• [Exercise]: The data below is to be set down again exactly as written.

= = = = =

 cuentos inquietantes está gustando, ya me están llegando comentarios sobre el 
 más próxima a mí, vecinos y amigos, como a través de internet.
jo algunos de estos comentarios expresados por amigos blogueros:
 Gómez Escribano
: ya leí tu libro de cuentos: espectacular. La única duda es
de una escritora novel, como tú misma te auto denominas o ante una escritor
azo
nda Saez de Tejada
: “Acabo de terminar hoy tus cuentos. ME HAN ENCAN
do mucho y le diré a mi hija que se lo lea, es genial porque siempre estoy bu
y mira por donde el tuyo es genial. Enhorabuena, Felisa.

= = = = =

• [Expected answer]:
 cuentos inquietantes está gustando, ya me están llegando comentarios sobre el 
 más próxima a mí, vecinos y amigos, como a través de internet.
jo algunos de estos comentarios expresados por amigos blogueros:
 Gómez Escribano
: ya leí tu libro de cuentos: espectacular. La única duda es
de una escritora novel, como tú misma te auto denominas o ante una escritor
azo
nda Saez de Tejada
: “Acabo de terminar hoy tus cuentos. ME HAN ENCAN
do mucho y le diré a mi hija que se lo lea, es genial porque siempre estoy bu
y mira por donde el tuyo es genial. Enhorabuena, Felisa.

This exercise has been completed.